Iniziamo dalla parte canora dell'esibizione: posto che, indipendentemente che ti venga richiesto di cantare l’inno di Mameli in una occasione ufficiale davanti a dieci milioni di telespettatori, o che tu debba cantare Romagna mia alla festa della piadina di paese, davanti a pochi astanti, il tuo dovere professionale è di prepararti scrupolosamente per dare il meglio di te, diamo per buono che l'attimo di emozione può cogliere chiunque, o quasi. Magari un artista più smagato sarebbe stato più tranquillo ed avrebbe evitato di incespicare così malamente, ma vabbè, le attenuanti generiche si concedono sempre.

Quello che invece ha fatto storcere il naso, è stata la parte conclusiva, ovvero il pugno chiuso alzato. Non voglio entrare nel merito della protesta, sacrosanta, contro un episodio di brutalità e violenza da lasciare senza parole, come ci ha testimoniato il filmato di questo poliziotto che, scientemente, con assoluto disprezzo della vita umana che si stava spegnendo lentamente sotto di lui, per il suo criminale gesto volontario, non ha alzato il ginocchio dal collo di Floyd, sordo ai suoi lamenti ed alle implorazioni anche degli astanti, uccidendolo. Ma dissento per l'occasione in cui questa protesta è stata compiuta.
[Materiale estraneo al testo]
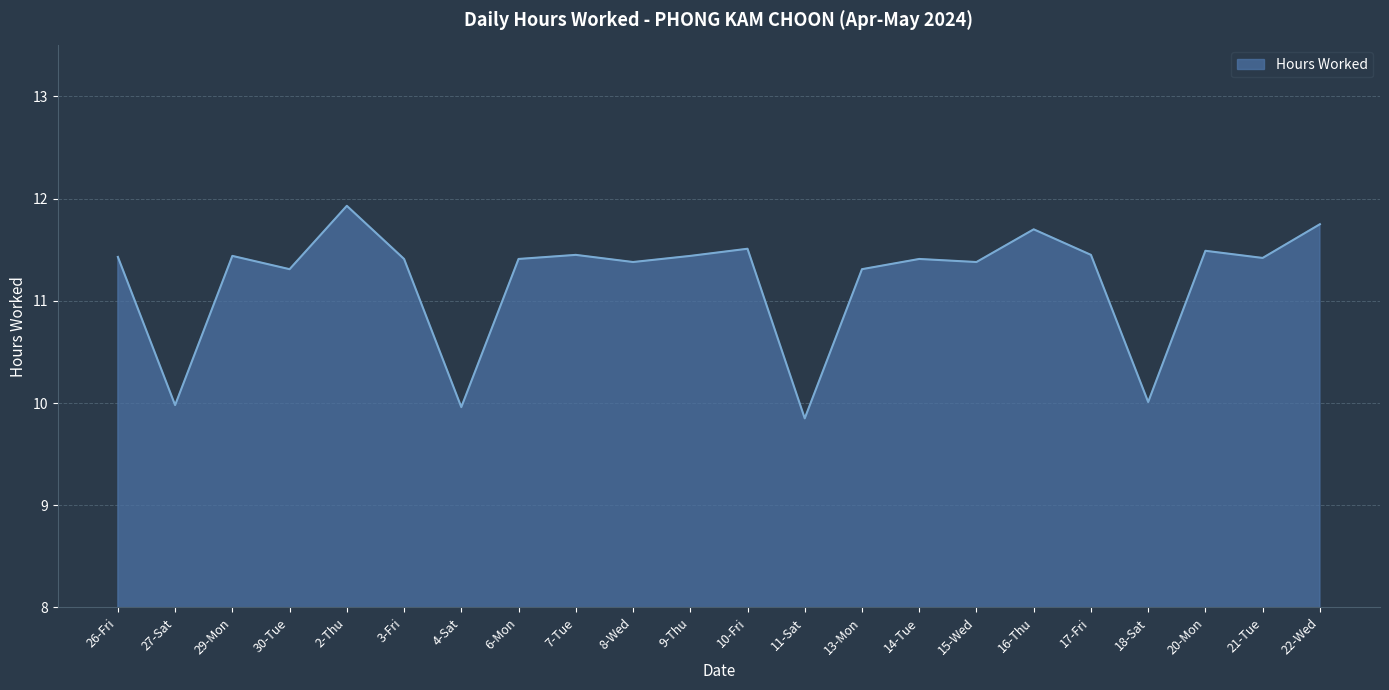

Is it true that the value at 8-Wed is 6.1?

False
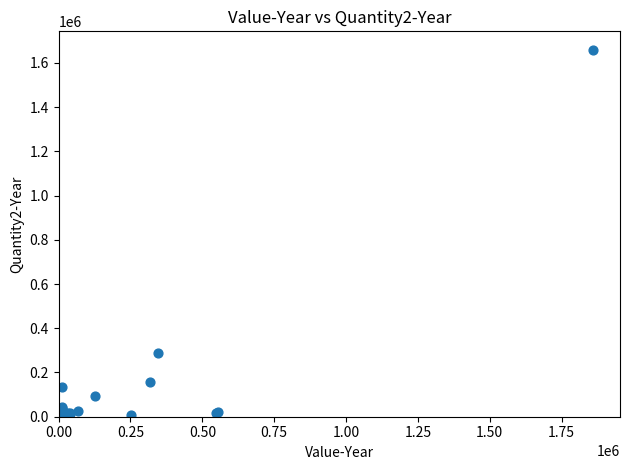

What Y value in the scatter plot is closest to 829957?

288097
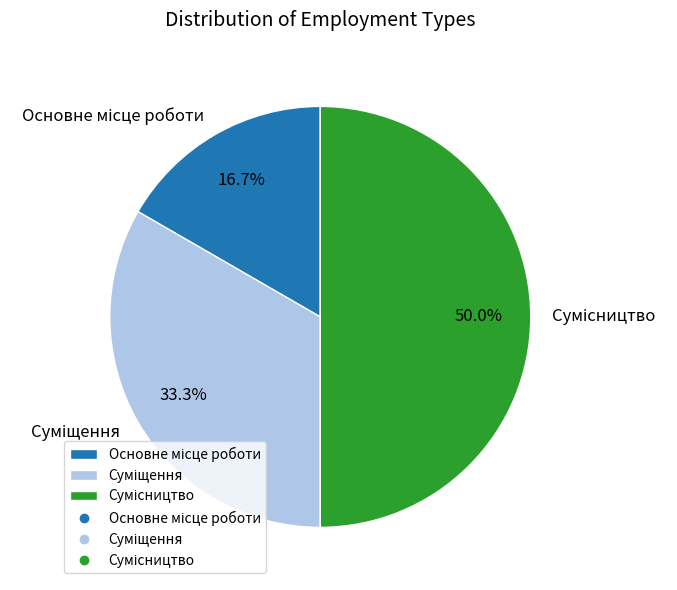

How many segments does this pie chart have?

3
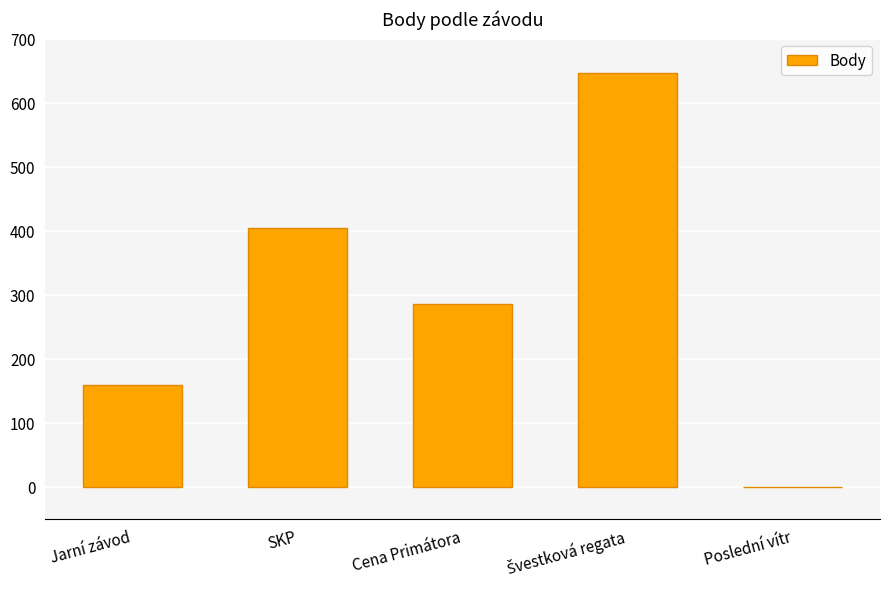

How many data points does each series have?

5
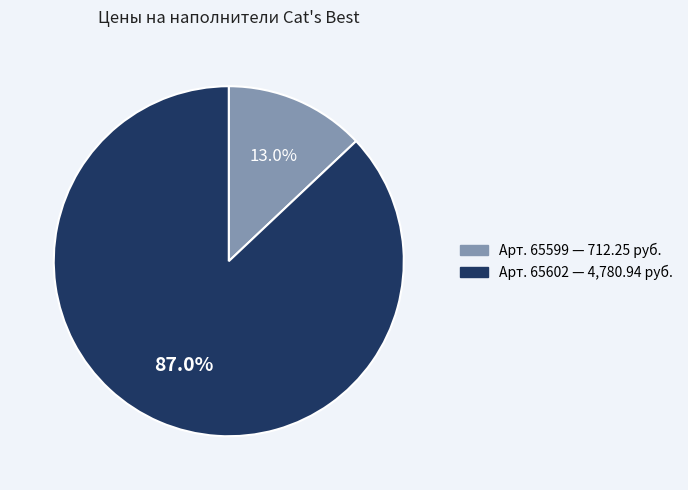

Does any single category account for the majority?

Yes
Sono fermamente convinto che la persona che, in una occasione ufficiale, viene chiamata a cantare Fratelli d’Italia, o a fare da alfiere portando il vessillo tricolore, non sia lì a titolo personale, ma rappresenti tutti gli italiani. Ripeto, tutti gli italiani, nessuno escluso. E di conseguenza ha dovere di asettica imparzialità, evitando di fare un uso strumentale della sua posizione di preminenza e visibilità, per perorare una causa, qualsiasi essa sia, per quanto sacrosanta possa essere. Nessuno che indossa le vesti di alfiere della Nazione deve strumentalizzare l’inno e la bandiera per usi diversi dal rappresentare l'Italia.

E qui ritorniamo a bomba sul terzo aspetto della questione: chi ha deciso che si profanasse la terzietà di questo momento solenne, facendone un uso distorto e di parte?

Verrebbe fin troppo facile dire che sono le logiche conseguenze di un calcio che, ormai, non è più capace di bastare a se stesso, cercando di sostituire i persi valori morali con valori economici, consistenti in sponsorizzazioni sempre più invadenti e permeanti, sempre più visibili, che riducono i calciatori a variopinti arlecchini che indossano maglie in cui le insegne dello sponsor hanno spazio e visibilità maggiori allo stemma della squadra, che sopperiscono all'assenza di pubblico con messinscene elettroniche asservite alla necessita di dare miglior estetica e rilevanza agli striscioni pubblicitari, che un po' alla volta, nei nostri stadi, stanno sostituendo quelli storici dei tifosi.

Un calcio che, avendo perso i valori morali, cerca di rifarsi una verginità; domenicalmente con una delle tante cause benefiche cui ormai nessuno fa più caso, essendo diventata ormai un'abitudine di far indossare una maglietta ad arbitro e capitani e far tenere uno striscione ai raccattapalle, e nelle occasioni speciali, con questi matrimoni mal riusciti con cause, seppur giuste, ma servite in maniera sbagliata.

Se tanti italiani, sui social, sono insorti verso questa strumentalizzazione del nostro inno, non è per razzismo, ma per dignità e spirito di Patria.

Tant'è che, giusto per fare un esempio a noi vicino, quando sabato sera, dopo il primo goal in campionato dell'era post covid, Nkoulou si è inginocchiato, non solo nessuno ha avuto da ridire, ma tutti hanno approvato, essendo la legittima espressone di un singolo che, dopo un suo atto personale, ha voluto metterci una dedica particolare.

Quindi, da qui in avanti, cari signori del vapore calcio, l'inno nazionale fatelo suonare alla fanfara degli Alpini, che non hanno mai preso stecche, nè in musica nè in carriera, con quasi centocinquant’anni di fedele ed efficiente servizio della Patria, in guerra come in pace e lasciate stare Inno e Tricolore, che, per fortuna, non sono (ancora) vostri, ma di tutta la collettività.